Another nice feature of z scores is that, if the data are distributed normally, you can relate them to a person's percentile ranking in the distribution. For example, someone with a z score of +1 on a given variable (84th percentile) is 34 percentile points ahead of someone who has a z score of 0 (50th percentile).

Going back to our example of predicting people's earnings, years of experience may have a standardized regression coefficient (β) of .40. This finding would tell us that, for each increment of one SD of years experience, projected earnings would increase by .40 SD's of income.

To recap to this point:

Unstandardized relationships say that for a one-raw-unit increment on a predictor, the outcome variable increases (or if B is negative, decreases) by a number of its raw units corresponding to what the B coefficient is.

Standardized relationships say that for a one-standard deviation increment on a predictor, the outcome variable increases (or decreases) by some number of SD's corresponding to what the β coefficient is.

When should you use the unstandardized solution and when should you use the standardized one? My own view is as follows: If the raw units are generally familiar (e.g., years, dollars, inches, miles, pounds), I'd go with the unstandardized solution. However, if the variables' raw units are not well-known in everyday usage (e.g., on a marital-satisfaction inventory with a maximum score of 50, what does one point really convey?), then I'd use the standardized solution.

This framework for unstandardized and standardardized solutions applies not only to multiple regression, but also to path analysis and SEM. What is not widely known is that the Pearson r, itself, is a statistic based on standardized variables. The correlation has an unstandardized "cousin," the covariance. The formula for converting between correlations and covariances, which is pretty simple, is shown in this document.

Update (1/19/07): Discussion during our previous class brought out an additional point that I didn't mention in my above write-up (thanks to Kristina).

Within the same regression equation, the different predictor variables' unstandardized B coefficients are not directly comparable to each other, because the raw units for each are (usually) different. In other words, the largest B coefficient will not necessarily be the most significant, as it must be judged in connection with its standard error (B/SE = t, which is used to test for statistical significance).

On the other hand, with standardized analyses, all variables have been converted to a common metric, namely standard-deviation (z-score) units, so the β coefficients can meaningfully be compared in magnitude. In this case, whichever predictor variable has the largest β (in absolute value) can be said to have the most potent relationship to the dependent variable, and this predictor will also have the greatest significance (smallest p value).

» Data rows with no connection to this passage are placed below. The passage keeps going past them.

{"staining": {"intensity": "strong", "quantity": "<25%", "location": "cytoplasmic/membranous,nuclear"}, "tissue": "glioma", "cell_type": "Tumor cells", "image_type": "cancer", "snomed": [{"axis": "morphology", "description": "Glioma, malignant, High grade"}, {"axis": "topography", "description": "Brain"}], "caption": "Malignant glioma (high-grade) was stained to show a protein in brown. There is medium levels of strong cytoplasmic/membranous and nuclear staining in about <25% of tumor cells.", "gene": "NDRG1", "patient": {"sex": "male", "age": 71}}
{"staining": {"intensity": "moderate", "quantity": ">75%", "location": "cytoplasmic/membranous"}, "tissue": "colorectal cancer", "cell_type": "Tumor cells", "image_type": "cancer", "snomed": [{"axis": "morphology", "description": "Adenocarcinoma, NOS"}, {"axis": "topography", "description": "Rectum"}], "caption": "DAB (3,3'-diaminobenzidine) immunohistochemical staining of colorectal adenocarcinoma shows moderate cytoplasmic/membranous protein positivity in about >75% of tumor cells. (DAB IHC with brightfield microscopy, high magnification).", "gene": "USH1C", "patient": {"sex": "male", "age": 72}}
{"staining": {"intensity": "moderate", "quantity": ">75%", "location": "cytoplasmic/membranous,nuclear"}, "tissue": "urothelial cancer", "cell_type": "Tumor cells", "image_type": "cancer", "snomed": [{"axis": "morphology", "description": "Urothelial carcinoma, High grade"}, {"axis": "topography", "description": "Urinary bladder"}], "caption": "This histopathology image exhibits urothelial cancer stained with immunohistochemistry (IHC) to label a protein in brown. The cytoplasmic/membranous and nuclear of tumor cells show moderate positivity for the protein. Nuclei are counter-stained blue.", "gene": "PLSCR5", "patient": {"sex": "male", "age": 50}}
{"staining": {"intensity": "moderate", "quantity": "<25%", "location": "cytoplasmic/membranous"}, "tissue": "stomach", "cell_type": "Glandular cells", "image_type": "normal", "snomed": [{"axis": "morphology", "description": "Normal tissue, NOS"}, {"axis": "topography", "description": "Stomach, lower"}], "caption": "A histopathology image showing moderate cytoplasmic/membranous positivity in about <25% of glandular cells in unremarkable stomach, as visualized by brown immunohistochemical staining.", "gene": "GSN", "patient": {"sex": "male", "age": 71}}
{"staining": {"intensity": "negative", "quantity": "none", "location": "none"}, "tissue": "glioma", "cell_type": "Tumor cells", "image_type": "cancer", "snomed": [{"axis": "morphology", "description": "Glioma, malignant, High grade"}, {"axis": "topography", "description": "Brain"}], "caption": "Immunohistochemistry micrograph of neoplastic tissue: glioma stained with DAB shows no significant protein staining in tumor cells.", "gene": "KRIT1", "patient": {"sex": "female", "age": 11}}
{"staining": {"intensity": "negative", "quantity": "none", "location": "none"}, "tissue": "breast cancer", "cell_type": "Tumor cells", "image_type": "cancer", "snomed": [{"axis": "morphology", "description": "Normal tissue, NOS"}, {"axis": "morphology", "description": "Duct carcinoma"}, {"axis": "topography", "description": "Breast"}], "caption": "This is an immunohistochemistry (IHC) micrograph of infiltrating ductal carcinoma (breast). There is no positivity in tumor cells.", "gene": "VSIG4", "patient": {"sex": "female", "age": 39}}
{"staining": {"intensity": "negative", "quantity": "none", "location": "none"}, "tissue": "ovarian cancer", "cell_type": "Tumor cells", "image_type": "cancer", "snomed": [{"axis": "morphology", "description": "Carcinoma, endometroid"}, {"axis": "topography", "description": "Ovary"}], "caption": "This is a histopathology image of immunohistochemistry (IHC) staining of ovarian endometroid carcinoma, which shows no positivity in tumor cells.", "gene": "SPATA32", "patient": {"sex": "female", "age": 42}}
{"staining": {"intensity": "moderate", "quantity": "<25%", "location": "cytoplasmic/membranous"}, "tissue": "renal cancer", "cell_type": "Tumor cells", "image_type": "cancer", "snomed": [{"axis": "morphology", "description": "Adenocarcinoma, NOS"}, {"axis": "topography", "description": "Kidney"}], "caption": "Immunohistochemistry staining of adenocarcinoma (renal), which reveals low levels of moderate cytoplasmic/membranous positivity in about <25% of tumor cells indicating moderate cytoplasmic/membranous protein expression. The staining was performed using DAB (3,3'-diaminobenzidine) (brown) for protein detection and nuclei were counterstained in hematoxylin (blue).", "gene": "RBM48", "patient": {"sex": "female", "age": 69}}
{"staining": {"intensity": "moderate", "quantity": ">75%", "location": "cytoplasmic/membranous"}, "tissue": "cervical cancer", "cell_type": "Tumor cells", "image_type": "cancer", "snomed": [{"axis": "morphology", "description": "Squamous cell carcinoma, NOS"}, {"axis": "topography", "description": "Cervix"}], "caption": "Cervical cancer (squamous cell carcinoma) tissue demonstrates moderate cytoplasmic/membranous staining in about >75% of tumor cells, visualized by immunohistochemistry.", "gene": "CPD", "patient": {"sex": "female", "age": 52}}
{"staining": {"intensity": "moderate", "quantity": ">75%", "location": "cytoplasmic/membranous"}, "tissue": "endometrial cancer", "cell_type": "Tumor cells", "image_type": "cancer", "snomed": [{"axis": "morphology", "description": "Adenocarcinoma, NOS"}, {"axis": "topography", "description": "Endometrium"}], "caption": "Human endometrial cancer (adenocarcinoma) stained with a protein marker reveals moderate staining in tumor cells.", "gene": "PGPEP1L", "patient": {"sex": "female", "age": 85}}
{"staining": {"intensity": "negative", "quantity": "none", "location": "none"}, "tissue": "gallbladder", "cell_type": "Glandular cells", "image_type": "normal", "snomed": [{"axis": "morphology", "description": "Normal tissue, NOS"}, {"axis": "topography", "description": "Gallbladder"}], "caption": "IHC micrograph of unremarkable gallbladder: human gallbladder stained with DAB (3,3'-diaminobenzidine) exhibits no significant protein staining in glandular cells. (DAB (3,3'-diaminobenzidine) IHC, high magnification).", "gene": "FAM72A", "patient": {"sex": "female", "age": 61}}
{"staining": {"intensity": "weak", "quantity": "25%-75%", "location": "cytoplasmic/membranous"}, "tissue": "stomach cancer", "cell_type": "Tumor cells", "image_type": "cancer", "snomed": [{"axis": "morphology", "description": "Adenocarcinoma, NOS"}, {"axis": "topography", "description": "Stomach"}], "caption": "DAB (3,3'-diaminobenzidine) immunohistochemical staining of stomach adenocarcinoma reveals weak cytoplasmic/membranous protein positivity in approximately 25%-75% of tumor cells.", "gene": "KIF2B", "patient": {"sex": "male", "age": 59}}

Added 4/12/15: Phil Ender has a concise overview of key issues in multiple regression.

SEM Pyramid of Success

(Updated January 21, 2017)

What we'll be covering in the first few class sessions is how SEM represents a culmination of earlier statistical techniques, building from the very basic Pearson's correlation coefficient (r) on up through more elaborate techniques, finally ending at SEM.

John Wooden, who coached men's basketball at UCLA from 1948-1975, winning 10 NCAA championships and garnering accolades for his broader teachings, developed a "Pyramid of Success," which is a guide not only for athletics, but for living a good all-around life.

I grew up a huge UCLA sports fan and went there for undergraduate college (1980-1984). Inspired as I was by Coach Wooden (who died in 2010, just a few months short of his 100th birthday), I created what I call the "Structural Equation Modeling Pyramid of Success," which is shown below.

As we'll see later in the course, as complex as some of our structural equation models can get, the results can always be traced back to simple Pearson correlations.